Work to complete: Rewrite the data from its first line through the line that contains "Image attached. Mask", changing "attached" to "included" and leaving everything else the same.

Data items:
** start **

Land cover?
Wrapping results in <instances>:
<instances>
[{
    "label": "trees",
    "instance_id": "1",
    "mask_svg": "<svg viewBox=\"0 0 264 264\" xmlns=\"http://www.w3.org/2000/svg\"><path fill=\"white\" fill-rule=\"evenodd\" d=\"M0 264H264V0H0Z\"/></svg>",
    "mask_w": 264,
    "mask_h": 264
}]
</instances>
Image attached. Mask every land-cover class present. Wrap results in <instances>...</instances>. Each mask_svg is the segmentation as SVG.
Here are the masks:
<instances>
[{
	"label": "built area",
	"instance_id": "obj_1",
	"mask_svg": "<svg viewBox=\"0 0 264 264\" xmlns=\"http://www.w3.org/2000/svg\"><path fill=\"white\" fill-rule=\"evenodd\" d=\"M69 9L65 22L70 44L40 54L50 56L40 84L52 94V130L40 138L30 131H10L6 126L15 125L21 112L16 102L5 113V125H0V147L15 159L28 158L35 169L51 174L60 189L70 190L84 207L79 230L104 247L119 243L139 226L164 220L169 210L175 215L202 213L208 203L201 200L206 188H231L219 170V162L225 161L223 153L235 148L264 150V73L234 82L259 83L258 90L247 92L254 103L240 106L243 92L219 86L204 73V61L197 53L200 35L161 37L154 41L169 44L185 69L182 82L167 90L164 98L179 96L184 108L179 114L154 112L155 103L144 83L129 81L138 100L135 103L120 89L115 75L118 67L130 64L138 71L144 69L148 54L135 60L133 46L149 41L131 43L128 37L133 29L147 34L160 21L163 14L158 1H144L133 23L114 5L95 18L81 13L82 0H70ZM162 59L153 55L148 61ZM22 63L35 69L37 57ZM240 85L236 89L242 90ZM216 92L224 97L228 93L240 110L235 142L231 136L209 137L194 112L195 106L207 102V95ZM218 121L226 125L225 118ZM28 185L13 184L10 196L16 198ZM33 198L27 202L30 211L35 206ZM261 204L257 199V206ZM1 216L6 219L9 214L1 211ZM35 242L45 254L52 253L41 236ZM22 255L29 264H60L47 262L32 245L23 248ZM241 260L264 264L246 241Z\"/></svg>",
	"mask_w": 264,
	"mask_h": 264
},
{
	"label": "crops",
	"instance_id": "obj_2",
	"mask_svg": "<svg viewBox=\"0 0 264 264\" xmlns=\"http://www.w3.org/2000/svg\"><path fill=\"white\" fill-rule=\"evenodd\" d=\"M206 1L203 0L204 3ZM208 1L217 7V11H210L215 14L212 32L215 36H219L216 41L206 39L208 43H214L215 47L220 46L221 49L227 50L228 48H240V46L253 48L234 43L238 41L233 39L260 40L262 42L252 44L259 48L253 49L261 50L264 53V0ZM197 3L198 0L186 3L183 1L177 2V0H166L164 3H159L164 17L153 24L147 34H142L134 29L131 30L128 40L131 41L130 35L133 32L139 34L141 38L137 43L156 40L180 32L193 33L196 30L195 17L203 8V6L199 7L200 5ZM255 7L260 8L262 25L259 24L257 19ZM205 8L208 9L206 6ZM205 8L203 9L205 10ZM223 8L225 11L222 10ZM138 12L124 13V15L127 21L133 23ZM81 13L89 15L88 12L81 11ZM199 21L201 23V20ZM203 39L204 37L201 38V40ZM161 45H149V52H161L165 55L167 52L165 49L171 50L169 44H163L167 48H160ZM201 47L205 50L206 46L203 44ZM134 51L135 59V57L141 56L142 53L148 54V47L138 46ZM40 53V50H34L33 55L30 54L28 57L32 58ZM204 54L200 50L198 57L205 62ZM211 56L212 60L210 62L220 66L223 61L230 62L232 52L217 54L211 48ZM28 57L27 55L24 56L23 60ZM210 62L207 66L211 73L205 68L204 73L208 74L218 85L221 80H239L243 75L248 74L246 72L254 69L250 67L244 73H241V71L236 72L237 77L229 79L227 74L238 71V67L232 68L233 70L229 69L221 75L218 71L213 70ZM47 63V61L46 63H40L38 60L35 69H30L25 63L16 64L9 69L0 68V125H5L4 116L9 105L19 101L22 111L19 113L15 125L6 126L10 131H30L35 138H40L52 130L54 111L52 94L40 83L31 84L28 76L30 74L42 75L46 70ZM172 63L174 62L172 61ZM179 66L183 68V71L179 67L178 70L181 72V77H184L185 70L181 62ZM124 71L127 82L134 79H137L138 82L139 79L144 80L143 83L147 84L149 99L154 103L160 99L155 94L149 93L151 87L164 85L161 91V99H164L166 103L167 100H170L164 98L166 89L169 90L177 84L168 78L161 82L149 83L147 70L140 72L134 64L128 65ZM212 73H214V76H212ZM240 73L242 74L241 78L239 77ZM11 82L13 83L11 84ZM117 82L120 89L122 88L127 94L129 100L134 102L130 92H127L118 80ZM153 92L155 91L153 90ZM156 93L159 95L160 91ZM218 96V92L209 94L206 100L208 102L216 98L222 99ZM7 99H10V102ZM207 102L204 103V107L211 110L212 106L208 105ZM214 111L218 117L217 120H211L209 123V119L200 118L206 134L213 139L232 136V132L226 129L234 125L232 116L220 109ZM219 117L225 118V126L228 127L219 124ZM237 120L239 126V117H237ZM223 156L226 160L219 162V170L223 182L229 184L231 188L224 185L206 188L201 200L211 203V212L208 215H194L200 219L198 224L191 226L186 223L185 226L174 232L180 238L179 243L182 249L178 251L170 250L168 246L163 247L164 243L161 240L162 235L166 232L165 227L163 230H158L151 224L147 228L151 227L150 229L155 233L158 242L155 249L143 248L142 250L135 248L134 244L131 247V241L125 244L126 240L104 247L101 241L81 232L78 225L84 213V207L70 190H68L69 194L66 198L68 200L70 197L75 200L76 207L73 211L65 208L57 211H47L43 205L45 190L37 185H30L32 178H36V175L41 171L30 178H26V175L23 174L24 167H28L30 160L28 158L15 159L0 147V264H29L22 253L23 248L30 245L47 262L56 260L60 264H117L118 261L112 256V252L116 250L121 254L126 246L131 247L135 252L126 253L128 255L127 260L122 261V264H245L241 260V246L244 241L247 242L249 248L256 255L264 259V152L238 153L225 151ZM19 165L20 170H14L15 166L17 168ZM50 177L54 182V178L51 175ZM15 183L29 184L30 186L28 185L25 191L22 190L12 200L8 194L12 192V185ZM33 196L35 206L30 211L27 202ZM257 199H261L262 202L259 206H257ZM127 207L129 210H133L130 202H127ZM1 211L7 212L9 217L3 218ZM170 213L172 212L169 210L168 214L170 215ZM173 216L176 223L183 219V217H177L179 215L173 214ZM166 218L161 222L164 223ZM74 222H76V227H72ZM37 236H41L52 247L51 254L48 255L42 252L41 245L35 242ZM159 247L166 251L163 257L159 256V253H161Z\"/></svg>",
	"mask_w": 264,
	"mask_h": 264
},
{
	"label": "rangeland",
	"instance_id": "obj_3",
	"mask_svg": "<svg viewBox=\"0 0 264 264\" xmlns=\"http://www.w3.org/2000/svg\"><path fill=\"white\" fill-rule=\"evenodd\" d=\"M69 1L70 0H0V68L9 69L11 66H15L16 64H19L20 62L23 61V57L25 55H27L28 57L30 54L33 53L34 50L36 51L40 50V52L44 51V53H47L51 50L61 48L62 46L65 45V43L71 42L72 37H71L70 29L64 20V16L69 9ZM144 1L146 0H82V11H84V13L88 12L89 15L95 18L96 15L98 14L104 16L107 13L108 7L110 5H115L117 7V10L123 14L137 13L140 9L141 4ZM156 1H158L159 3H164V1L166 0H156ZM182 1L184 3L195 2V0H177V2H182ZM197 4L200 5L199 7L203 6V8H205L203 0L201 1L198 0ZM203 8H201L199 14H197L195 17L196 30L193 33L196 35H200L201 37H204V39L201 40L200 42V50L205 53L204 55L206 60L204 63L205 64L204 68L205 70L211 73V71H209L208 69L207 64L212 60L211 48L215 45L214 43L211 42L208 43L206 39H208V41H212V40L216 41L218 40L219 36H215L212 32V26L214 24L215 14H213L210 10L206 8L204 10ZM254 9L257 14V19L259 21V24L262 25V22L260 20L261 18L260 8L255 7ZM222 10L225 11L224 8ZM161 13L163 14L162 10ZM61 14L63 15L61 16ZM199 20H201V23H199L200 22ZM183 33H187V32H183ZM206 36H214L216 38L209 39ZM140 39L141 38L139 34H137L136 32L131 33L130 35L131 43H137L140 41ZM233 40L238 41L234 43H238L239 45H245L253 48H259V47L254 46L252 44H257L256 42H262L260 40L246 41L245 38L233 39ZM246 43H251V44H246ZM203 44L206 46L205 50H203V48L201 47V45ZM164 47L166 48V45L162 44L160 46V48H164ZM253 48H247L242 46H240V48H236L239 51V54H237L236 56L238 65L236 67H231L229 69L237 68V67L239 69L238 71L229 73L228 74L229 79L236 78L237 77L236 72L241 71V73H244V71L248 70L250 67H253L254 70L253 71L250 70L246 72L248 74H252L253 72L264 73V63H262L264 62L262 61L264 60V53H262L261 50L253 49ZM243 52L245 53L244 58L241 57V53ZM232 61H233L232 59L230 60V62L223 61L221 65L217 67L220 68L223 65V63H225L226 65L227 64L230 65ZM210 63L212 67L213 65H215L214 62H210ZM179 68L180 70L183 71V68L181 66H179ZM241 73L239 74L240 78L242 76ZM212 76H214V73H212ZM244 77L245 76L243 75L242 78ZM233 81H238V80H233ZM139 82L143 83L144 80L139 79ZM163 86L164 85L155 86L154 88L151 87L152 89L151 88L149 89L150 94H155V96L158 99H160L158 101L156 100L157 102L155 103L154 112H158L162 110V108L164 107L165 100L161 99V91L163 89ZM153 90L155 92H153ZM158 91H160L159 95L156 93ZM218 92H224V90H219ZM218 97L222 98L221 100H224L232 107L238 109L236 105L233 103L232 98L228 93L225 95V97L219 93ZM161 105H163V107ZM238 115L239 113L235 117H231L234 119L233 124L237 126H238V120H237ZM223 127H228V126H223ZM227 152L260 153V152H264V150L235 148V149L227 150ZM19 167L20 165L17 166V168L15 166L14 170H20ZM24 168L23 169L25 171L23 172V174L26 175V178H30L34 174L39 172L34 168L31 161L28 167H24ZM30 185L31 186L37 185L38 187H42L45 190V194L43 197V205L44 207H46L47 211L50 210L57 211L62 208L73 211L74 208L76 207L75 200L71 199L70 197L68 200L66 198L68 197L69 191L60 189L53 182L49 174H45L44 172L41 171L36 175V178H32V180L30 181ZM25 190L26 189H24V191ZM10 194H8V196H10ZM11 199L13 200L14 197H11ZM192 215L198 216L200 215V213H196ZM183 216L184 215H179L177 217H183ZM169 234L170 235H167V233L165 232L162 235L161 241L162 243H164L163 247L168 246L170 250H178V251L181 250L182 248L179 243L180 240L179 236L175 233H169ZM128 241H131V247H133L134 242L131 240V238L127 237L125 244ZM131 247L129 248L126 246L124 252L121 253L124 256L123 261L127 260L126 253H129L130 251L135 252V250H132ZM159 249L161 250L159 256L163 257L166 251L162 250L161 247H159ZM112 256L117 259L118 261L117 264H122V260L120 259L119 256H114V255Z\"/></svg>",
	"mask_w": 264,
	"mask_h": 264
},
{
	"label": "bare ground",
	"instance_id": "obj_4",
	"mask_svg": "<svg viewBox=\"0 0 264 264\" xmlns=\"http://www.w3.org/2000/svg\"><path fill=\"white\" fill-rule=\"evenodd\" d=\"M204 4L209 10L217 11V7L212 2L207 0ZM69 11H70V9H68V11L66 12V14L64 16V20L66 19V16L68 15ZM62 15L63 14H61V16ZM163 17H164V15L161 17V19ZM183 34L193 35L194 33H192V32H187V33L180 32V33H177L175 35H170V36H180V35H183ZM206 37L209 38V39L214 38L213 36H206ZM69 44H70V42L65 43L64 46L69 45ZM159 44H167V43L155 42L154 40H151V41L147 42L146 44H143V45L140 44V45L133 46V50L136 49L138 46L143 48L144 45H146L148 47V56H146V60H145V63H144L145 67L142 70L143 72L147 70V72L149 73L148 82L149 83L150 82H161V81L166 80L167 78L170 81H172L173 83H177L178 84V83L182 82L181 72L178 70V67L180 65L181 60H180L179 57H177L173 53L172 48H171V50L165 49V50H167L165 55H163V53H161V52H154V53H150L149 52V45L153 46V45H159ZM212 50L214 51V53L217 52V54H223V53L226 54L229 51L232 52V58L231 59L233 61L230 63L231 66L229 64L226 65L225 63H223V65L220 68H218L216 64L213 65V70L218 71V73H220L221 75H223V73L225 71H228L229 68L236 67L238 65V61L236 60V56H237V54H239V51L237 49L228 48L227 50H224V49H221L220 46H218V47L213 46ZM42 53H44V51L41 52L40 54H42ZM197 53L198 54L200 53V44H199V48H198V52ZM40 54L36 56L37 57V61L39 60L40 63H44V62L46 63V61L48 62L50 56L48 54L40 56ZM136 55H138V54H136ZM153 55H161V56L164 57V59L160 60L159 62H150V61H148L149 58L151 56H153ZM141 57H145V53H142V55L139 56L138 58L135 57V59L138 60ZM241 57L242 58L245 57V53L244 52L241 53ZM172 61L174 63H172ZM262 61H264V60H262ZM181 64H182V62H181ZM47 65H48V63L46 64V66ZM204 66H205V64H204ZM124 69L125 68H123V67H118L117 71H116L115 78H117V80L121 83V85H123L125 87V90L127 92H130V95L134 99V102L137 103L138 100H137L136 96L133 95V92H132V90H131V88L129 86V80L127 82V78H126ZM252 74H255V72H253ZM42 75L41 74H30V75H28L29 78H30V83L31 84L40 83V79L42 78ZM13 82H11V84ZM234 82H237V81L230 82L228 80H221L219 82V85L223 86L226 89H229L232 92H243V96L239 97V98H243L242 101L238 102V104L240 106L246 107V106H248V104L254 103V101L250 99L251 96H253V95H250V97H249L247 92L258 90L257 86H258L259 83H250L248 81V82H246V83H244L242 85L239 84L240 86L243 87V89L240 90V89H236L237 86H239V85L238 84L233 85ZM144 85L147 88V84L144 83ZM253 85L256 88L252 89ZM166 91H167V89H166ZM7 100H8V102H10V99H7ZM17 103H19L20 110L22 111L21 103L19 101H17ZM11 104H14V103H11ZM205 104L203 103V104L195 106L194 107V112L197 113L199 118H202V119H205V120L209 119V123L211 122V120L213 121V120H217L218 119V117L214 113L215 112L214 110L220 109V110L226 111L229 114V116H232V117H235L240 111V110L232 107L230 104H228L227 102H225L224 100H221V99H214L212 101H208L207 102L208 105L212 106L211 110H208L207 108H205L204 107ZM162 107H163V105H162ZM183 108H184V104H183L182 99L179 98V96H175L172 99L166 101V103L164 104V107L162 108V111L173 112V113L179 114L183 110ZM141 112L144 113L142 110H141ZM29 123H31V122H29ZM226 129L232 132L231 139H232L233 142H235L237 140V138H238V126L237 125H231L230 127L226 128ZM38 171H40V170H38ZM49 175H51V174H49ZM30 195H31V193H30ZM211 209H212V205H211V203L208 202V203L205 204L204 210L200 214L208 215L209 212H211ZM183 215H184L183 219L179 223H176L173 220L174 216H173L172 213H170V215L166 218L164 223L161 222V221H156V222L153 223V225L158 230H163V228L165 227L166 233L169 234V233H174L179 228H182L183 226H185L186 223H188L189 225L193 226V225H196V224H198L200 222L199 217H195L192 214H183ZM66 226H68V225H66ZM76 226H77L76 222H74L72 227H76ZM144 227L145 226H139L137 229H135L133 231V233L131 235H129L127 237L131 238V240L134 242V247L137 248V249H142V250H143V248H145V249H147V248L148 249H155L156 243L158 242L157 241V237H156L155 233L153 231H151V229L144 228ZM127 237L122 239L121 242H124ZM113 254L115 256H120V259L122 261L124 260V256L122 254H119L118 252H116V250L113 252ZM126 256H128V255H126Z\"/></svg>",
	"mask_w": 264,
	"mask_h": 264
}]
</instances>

** end **

Worked solution:
Land cover?
Wrapping results in <instances>:
<instances>
[{
    "label": "trees",
    "instance_id": "1",
    "mask_svg": "<svg viewBox=\"0 0 264 264\" xmlns=\"http://www.w3.org/2000/svg\"><path fill=\"white\" fill-rule=\"evenodd\" d=\"M0 264H264V0H0Z\"/></svg>",
    "mask_w": 264,
    "mask_h": 264
}]
</instances>
Image included. Mask every land-cover class present. Wrap results in <instances>...</instances>. Each mask_svg is the segmentation as SVG.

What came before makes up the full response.